• WHAT TO PRODUCE:
Return exactly the span of lines in the following data that opens with the line containing "Число фаз (вход)" and closes with the line containing "met lampjes versierde". Include nothing else.

• RECORDS SUPPLIED:
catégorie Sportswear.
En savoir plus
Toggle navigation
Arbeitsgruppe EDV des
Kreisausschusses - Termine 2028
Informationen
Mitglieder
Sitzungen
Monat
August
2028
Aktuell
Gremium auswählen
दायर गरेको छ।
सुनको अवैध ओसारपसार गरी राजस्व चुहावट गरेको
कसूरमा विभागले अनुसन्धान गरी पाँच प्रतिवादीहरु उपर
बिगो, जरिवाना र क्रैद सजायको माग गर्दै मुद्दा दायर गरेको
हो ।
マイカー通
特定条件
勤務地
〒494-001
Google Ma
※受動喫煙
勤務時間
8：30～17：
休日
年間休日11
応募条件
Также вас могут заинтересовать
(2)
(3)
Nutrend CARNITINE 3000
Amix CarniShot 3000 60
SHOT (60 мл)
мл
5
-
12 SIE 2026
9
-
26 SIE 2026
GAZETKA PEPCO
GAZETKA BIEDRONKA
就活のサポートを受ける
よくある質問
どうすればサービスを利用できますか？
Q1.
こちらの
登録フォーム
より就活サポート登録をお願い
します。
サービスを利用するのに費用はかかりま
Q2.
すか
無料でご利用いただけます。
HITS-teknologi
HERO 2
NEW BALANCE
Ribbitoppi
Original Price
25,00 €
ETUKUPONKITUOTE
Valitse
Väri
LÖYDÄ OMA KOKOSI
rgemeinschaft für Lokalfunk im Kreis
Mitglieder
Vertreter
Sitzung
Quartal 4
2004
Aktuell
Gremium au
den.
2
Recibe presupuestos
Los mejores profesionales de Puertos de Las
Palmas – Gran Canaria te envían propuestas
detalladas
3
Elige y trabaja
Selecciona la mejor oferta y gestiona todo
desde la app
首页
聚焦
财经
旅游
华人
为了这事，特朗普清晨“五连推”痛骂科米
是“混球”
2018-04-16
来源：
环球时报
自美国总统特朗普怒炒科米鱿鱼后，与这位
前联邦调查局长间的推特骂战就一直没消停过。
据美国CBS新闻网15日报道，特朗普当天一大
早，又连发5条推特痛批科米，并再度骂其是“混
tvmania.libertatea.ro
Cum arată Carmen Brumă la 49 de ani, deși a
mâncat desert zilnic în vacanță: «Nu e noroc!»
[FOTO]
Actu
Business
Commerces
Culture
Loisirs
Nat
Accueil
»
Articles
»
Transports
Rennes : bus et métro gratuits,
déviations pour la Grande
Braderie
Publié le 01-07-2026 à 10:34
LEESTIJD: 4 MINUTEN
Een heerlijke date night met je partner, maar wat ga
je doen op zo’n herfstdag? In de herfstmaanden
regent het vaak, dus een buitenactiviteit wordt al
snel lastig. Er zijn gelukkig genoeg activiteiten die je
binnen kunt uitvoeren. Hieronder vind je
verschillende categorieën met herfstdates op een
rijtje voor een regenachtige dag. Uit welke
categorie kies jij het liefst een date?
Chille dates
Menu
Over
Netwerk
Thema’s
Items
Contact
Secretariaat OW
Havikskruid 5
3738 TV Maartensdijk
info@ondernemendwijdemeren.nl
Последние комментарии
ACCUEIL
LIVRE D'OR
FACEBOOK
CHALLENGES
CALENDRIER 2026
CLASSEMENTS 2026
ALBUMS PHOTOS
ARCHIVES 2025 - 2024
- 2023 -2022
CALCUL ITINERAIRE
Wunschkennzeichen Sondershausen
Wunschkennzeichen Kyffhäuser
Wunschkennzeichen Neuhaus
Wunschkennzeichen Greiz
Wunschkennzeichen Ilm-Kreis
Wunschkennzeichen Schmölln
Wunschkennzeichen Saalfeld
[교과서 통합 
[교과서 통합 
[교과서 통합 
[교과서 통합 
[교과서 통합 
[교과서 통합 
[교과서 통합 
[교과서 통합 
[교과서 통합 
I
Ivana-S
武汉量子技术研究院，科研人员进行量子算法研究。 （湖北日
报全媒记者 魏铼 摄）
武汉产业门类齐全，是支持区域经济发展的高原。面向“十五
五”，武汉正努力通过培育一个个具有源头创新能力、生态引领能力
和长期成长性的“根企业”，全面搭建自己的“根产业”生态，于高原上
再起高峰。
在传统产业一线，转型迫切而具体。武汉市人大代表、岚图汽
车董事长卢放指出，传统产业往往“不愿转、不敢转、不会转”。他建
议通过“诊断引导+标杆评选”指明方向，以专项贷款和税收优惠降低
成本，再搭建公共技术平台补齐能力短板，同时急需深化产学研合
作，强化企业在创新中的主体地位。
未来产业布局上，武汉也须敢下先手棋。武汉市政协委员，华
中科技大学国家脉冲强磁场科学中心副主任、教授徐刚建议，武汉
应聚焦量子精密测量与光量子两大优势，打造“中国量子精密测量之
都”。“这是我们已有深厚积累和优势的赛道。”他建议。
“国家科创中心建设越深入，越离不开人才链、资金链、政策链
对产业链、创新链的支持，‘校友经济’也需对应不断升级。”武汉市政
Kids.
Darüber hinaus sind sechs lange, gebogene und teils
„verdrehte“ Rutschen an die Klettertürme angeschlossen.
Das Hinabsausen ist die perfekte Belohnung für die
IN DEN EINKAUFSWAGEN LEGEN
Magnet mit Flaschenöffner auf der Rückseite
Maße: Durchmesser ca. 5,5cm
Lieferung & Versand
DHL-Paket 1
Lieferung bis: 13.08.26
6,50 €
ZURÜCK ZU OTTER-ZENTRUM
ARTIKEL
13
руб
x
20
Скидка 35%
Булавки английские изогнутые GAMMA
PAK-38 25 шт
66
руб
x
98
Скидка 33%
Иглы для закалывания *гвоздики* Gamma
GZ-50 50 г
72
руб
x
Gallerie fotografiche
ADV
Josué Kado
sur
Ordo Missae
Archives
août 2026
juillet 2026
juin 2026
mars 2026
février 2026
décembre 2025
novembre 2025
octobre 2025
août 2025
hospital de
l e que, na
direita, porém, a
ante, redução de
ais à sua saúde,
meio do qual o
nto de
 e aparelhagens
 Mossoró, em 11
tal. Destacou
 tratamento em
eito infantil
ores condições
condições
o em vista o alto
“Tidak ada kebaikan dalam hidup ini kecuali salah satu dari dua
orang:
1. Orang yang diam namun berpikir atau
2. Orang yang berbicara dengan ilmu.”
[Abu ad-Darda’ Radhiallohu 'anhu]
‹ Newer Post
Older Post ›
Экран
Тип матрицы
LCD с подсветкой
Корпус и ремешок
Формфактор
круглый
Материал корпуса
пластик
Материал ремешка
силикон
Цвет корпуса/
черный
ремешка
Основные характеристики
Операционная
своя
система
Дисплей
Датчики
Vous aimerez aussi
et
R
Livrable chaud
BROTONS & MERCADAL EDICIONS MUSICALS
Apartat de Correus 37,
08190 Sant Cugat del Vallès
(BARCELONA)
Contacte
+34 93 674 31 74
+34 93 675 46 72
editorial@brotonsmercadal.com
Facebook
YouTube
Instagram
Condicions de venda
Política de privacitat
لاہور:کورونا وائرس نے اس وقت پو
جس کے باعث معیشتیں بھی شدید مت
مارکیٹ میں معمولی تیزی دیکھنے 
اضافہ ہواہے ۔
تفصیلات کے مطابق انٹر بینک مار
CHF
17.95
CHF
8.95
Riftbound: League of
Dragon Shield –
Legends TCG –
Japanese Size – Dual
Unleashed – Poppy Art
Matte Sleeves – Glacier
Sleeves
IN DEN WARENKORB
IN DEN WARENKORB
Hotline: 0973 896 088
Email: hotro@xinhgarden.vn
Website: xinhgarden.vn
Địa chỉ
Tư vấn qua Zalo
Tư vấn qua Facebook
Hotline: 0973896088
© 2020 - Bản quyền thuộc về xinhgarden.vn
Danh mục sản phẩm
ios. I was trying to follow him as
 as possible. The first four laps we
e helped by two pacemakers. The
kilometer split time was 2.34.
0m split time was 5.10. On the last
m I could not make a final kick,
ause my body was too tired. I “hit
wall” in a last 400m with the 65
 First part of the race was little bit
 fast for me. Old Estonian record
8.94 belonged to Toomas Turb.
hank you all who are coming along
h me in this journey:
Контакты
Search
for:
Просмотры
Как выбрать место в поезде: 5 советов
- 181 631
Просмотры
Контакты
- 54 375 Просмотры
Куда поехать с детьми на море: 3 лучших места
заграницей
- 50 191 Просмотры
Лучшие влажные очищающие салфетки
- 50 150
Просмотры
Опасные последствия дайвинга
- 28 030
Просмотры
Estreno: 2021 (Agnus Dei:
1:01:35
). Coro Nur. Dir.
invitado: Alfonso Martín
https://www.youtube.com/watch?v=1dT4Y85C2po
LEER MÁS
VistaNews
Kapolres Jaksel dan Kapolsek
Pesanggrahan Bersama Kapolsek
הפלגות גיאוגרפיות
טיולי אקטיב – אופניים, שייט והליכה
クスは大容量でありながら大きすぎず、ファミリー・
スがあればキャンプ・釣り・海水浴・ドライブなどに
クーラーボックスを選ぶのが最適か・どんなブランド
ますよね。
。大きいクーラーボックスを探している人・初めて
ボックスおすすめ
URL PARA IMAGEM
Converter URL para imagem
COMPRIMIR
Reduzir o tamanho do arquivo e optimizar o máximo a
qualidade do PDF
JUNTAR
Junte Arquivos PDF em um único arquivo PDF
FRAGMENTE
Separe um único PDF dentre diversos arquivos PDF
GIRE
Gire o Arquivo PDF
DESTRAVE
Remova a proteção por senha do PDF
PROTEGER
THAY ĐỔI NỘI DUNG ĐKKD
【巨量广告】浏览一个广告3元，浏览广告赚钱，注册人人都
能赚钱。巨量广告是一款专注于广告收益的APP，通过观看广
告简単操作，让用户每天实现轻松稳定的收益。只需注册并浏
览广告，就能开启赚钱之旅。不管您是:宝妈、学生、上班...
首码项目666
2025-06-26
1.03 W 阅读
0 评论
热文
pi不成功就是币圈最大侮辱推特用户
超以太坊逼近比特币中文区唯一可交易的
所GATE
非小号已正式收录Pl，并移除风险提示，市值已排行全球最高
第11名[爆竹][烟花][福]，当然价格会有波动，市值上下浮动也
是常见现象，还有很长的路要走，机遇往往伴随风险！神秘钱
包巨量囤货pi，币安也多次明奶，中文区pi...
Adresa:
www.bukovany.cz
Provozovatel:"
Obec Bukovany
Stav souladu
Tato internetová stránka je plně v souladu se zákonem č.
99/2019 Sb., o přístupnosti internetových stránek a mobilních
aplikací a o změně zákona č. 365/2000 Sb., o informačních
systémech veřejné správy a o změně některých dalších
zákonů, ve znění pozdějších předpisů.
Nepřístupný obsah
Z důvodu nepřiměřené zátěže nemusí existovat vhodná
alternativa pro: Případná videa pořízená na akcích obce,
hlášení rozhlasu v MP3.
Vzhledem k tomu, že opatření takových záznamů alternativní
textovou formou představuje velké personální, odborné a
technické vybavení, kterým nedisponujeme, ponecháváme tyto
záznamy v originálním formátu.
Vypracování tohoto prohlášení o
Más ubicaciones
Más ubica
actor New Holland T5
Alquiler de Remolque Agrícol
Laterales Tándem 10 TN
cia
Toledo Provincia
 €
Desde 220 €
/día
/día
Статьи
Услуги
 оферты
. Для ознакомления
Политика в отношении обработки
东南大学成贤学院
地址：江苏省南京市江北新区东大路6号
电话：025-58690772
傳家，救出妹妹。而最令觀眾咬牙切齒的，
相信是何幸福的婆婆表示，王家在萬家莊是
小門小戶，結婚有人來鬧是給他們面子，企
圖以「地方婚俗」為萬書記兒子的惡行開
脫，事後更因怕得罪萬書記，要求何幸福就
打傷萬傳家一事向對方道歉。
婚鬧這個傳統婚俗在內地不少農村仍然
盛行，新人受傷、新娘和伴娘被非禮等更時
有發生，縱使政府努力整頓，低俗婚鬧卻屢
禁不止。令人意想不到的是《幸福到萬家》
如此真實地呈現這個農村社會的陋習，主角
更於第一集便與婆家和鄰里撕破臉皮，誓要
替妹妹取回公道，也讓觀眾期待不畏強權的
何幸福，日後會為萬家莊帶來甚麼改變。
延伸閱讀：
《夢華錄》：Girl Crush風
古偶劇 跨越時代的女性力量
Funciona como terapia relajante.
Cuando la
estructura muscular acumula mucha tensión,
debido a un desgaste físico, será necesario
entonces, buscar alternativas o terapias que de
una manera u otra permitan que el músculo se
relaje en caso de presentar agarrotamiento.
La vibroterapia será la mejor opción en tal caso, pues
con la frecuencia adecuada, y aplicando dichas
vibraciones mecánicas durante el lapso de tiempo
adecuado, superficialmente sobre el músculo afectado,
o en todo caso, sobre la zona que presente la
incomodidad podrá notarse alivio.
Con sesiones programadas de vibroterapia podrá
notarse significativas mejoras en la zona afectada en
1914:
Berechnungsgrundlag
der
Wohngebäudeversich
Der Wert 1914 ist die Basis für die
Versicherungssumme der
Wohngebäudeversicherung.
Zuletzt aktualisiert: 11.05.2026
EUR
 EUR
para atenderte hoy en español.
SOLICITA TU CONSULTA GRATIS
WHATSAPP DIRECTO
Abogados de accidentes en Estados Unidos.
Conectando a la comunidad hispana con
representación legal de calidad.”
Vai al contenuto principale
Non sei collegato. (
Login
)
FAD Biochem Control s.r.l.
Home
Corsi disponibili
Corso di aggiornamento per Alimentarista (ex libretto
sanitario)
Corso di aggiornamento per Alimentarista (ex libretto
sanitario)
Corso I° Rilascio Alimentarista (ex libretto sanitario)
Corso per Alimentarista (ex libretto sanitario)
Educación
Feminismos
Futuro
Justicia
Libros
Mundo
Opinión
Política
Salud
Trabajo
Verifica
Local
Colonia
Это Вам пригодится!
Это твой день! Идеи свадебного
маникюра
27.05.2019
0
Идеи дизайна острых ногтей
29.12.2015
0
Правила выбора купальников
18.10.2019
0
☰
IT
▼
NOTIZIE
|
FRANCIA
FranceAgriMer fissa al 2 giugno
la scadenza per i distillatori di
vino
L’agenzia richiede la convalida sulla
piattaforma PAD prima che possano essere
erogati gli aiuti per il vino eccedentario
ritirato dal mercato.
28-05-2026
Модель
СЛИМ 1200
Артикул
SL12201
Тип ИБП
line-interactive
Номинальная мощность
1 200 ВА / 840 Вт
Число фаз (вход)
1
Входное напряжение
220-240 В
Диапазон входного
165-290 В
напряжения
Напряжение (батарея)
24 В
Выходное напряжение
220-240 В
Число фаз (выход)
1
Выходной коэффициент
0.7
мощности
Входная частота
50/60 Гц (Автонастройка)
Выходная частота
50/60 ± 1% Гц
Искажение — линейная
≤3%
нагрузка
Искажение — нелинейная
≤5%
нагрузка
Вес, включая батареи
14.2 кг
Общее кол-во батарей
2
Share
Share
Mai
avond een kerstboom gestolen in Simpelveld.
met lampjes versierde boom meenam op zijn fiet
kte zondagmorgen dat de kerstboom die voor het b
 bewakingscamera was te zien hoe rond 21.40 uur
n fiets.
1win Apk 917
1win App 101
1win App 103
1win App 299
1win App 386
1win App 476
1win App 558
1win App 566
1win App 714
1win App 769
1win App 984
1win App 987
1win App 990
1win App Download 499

• EXPECTED OUTPUT:
Число фаз (вход)
1
Входное напряжение
220-240 В
Диапазон входного
165-290 В
напряжения
Напряжение (батарея)
24 В
Выходное напряжение
220-240 В
Число фаз (выход)
1
Выходной коэффициент
0.7
мощности
Входная частота
50/60 Гц (Автонастройка)
Выходная частота
50/60 ± 1% Гц
Искажение — линейная
≤3%
нагрузка
Искажение — нелинейная
≤5%
нагрузка
Вес, включая батареи
14.2 кг
Общее кол-во батарей
2
Share
Share
Mai
avond een kerstboom gestolen in Simpelveld.
met lampjes versierde boom meenam op zijn fiet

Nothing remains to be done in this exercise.